Ia menegaskan bahwa yang perlu diberantas adalah mafia jual beli rekening, bukan rekening itu sendiri. Nailul juga mempertanyakan kewenangan PPATK dalam memblokir rekening berdasarkan aturan yang ada. Menurutnya, PPATK hanya bisa meminta pihak perbankan untuk menunda transaksi, dan keputusan akhir tetap berada di tangan perbankan.

Sementara itu, Menteri Koordinator Bidang Politik dan Keamanan (Menko Polkam) Budi Gunawan menanggapi kekhawatiran masyarakat dengan menjamin keamanan dana nasabah. Ia menyatakan pemerintah akan berkoordinasi dengan PPATK dan pihak terkait guna melindungi kepentingan publik. “Kemenko Polkam akan bekerjasama dengan PPATK dan pemangku kepentingan lain untuk menjaga serta melindungi masyarakat atas dana yang mereka simpan di perbankan,” kata Budi, seperti dikutip ANTARA.

Kepala PPATK, Ivan Yustiavandana, menjelaskan bahwa pemblokiran rekening dormant dilakukan sebagai upaya melindungi kepentingan umum dan menjaga integritas sistem keuangan Indonesia.
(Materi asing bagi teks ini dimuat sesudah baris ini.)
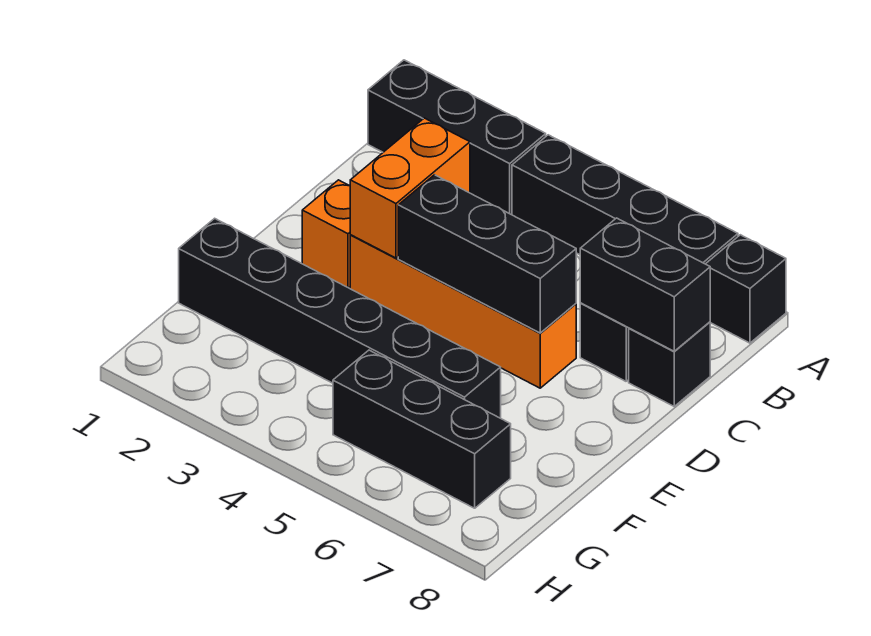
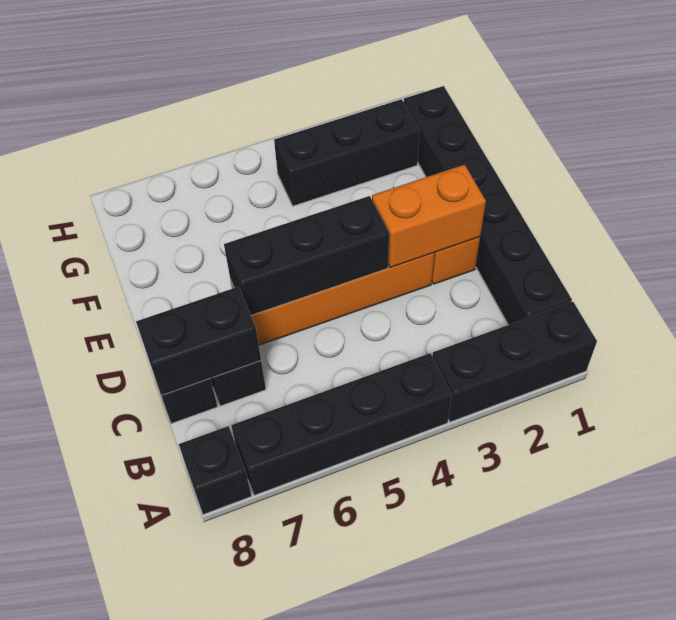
orange 1x2 brick [350,118,470,258] -> orange 1x2 brick turned to [372,165,486,268]
black 1x6 brick [179,218,501,418] -> black 1x6 brick turned to [404,86,572,325]
black 1x3 brick [333,350,511,508] -> black 1x3 brick moved to [274,99,419,206]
Ia menuturkan rekening yang tidak aktif rentan dieksploitasi oleh pelaku kejahatan. “Penghentian sementara transaksi rekening dormant bertujuan memberikan perlindungan kepada pemilik rekening dan mencegah penyalahgunaan oleh pihak yang tidak bertanggung jawab,” ujar Ivan di Jakarta.

Data dari Otoritas Jasa Keuangan (OJK) menunjukkan bahwa hingga Juni 2025, sekitar 17.026 rekening telah diblokir berdasarkan informasi dari Kementerian Komunikasi dan Digital.